- **Material shown**
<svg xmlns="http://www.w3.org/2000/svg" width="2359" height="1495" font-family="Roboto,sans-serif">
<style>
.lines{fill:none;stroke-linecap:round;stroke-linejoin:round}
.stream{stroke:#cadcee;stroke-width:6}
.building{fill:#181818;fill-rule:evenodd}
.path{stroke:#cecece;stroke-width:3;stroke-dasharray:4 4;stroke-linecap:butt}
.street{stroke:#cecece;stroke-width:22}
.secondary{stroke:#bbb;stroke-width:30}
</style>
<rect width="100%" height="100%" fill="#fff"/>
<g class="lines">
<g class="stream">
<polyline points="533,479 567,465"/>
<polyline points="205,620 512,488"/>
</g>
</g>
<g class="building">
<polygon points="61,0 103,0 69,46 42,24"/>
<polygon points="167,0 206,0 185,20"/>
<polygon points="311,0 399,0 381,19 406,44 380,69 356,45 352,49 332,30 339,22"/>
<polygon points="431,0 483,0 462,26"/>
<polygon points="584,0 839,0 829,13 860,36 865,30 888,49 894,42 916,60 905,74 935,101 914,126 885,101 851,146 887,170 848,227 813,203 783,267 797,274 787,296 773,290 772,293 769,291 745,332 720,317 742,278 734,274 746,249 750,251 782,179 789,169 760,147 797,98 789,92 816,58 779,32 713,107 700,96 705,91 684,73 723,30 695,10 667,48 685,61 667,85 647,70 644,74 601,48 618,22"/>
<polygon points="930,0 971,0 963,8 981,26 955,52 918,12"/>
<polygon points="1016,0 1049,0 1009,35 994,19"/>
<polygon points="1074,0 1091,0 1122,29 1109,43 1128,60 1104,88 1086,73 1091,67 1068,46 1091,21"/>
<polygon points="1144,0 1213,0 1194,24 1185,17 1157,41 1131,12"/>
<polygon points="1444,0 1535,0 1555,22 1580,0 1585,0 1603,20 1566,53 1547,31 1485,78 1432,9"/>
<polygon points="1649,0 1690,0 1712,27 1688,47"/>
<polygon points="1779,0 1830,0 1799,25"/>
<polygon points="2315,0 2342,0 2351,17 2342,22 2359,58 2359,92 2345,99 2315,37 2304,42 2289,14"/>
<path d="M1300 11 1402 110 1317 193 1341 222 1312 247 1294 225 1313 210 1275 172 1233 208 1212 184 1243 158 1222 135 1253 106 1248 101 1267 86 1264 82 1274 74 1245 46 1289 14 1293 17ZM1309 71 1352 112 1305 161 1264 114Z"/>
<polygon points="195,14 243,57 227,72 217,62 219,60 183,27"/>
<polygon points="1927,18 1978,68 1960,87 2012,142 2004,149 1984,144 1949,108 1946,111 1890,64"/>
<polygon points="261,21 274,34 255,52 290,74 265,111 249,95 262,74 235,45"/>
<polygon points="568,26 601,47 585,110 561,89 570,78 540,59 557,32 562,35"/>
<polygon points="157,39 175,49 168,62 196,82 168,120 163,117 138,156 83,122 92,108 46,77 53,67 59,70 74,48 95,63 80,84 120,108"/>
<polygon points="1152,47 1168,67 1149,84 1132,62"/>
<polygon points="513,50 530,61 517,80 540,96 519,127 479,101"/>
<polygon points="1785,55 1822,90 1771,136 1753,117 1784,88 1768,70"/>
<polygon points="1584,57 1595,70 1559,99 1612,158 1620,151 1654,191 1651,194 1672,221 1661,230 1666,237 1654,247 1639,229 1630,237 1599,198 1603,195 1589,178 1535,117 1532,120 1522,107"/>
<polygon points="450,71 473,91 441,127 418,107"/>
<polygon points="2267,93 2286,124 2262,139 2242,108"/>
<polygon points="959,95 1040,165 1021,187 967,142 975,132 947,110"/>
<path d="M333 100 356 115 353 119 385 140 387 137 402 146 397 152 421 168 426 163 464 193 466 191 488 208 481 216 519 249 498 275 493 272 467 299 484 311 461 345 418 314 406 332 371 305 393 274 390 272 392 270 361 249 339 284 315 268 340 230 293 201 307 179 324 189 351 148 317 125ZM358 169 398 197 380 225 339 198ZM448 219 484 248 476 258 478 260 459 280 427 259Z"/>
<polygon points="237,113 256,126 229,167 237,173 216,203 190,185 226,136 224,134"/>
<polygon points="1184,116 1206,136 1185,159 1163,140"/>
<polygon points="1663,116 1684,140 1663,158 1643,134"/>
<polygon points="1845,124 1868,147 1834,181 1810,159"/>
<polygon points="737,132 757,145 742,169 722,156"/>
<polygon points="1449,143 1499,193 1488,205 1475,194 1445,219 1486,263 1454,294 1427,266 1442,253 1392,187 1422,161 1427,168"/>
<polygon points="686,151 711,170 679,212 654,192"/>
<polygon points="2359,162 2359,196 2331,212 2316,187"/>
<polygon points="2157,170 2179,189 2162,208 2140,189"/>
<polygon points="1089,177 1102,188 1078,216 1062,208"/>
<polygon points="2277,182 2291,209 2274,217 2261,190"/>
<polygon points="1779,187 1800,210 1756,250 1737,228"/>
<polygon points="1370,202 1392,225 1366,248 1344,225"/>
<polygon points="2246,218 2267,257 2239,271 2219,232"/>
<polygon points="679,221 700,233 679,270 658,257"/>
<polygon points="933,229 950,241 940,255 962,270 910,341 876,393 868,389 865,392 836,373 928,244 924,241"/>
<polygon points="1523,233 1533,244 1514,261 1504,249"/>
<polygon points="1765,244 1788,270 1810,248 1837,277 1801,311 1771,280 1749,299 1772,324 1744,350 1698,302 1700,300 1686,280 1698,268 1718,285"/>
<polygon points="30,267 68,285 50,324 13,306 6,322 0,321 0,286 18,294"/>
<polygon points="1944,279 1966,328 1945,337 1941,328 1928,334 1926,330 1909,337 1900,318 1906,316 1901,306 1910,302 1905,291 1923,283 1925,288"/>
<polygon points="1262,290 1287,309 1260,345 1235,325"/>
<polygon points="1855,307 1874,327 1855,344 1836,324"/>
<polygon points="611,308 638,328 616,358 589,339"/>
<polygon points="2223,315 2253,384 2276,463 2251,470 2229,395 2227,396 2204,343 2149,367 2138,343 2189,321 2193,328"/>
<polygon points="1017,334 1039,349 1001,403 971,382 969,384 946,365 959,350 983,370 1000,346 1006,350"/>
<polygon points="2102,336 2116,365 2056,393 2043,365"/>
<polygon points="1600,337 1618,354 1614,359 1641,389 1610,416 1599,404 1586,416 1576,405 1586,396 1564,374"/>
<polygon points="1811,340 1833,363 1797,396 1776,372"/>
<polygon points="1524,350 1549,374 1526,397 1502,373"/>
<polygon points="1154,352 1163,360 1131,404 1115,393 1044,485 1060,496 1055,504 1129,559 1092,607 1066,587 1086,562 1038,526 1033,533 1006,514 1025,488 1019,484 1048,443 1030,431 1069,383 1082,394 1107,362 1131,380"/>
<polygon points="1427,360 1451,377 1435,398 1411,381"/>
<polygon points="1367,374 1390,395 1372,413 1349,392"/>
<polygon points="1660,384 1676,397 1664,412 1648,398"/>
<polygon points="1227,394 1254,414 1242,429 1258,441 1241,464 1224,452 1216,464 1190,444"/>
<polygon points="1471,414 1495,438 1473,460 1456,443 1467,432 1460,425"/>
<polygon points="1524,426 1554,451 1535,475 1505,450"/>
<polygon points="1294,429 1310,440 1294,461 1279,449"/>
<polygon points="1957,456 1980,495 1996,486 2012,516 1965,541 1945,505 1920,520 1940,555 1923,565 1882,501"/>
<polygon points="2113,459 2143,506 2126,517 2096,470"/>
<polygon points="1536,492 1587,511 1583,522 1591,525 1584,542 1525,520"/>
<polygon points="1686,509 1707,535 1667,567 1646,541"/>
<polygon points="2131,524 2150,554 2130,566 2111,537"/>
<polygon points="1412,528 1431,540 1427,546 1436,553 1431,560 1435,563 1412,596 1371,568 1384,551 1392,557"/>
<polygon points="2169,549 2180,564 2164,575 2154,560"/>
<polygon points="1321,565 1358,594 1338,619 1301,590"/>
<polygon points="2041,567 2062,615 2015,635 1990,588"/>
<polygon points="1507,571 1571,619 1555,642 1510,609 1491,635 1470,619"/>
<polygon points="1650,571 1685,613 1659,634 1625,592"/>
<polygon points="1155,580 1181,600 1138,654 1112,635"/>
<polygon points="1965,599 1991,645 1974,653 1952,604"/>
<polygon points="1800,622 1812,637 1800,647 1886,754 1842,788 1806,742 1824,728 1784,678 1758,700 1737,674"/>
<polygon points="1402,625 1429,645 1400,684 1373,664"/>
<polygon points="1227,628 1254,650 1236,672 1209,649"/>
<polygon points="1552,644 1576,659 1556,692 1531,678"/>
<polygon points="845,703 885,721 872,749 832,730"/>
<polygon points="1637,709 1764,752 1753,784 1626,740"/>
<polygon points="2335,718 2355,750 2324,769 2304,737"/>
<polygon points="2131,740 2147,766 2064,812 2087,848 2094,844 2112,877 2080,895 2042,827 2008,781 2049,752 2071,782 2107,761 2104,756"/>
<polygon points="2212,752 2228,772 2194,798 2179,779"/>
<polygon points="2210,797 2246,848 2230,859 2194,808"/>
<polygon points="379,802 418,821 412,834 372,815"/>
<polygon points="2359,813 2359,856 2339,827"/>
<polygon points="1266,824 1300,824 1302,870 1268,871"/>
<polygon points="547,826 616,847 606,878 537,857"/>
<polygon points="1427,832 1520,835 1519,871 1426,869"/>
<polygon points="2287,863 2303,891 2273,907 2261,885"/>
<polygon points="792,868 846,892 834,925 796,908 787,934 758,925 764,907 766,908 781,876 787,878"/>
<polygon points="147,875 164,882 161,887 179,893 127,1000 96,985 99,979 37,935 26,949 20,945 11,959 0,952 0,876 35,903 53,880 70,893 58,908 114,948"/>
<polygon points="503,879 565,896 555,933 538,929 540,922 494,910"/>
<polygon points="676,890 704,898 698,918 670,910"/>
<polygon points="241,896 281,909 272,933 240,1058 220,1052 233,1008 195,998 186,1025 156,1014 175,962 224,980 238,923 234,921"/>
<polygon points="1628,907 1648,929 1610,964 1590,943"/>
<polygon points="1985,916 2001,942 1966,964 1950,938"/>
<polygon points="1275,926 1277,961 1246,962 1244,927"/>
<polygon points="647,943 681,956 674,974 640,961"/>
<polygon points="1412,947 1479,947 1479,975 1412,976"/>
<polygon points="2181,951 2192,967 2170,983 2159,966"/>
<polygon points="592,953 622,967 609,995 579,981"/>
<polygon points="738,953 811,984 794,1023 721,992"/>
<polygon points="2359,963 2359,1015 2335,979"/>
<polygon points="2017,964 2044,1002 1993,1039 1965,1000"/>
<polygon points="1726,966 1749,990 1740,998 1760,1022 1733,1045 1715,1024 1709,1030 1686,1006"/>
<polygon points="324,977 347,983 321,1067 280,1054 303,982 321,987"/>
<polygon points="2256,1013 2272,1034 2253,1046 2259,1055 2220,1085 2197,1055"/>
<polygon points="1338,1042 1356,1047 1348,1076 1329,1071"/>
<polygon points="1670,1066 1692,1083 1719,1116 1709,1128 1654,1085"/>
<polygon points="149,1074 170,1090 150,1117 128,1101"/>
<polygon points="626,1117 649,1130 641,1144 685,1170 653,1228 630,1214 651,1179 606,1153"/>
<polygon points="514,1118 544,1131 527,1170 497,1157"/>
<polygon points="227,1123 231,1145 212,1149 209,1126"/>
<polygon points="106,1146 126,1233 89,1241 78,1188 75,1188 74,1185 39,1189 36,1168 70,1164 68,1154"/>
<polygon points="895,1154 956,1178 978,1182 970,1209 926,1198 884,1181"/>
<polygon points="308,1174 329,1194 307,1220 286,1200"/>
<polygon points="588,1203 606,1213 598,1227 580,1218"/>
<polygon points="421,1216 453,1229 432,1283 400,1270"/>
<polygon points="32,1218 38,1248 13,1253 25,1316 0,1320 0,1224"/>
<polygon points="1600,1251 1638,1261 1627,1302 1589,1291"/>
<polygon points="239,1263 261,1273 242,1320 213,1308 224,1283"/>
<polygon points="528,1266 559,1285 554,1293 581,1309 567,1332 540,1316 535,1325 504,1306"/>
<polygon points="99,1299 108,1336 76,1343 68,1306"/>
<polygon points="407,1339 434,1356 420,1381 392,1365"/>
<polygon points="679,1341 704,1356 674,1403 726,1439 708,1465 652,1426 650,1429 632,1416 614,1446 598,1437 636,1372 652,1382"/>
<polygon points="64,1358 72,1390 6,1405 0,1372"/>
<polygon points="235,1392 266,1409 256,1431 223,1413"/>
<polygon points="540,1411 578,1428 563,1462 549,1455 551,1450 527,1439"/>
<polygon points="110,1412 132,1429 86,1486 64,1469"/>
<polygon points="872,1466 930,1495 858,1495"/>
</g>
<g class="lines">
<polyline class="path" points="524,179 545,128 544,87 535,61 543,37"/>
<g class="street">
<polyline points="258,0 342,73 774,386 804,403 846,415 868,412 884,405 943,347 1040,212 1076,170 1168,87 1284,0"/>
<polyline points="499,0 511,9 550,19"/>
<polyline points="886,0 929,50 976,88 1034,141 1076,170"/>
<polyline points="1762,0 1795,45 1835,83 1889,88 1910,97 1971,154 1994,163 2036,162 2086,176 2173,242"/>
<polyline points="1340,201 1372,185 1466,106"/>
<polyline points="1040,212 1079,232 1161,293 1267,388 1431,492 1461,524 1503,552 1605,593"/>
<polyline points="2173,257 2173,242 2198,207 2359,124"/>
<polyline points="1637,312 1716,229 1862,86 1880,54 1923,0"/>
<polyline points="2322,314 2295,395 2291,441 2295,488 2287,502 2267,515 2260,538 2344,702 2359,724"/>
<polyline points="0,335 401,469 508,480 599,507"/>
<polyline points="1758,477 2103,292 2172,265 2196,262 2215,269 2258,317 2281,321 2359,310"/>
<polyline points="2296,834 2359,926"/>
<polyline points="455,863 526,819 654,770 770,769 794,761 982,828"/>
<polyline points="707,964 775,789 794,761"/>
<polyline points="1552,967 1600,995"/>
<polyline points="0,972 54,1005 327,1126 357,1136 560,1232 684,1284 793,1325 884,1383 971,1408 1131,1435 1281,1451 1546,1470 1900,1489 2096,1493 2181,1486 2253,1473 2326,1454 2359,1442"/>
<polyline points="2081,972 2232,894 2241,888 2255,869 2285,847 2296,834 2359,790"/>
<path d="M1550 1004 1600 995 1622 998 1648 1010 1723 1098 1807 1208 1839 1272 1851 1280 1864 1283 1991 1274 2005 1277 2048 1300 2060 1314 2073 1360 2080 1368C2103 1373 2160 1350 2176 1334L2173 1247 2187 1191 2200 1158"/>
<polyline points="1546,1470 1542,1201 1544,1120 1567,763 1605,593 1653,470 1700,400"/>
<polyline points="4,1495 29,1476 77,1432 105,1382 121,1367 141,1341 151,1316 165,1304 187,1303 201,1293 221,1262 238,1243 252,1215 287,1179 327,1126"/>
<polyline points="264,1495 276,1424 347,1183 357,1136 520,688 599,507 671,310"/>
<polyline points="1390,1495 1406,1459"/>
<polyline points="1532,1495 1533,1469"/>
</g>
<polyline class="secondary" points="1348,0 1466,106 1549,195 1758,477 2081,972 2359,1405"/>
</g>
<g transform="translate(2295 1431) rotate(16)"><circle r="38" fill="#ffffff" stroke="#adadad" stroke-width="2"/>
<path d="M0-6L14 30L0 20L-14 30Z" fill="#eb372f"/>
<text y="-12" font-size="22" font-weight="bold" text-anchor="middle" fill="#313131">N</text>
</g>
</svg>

- **Activity**
Once you have counted the lines of the material that include "font", give only that number.

- **Output of the exercise**
2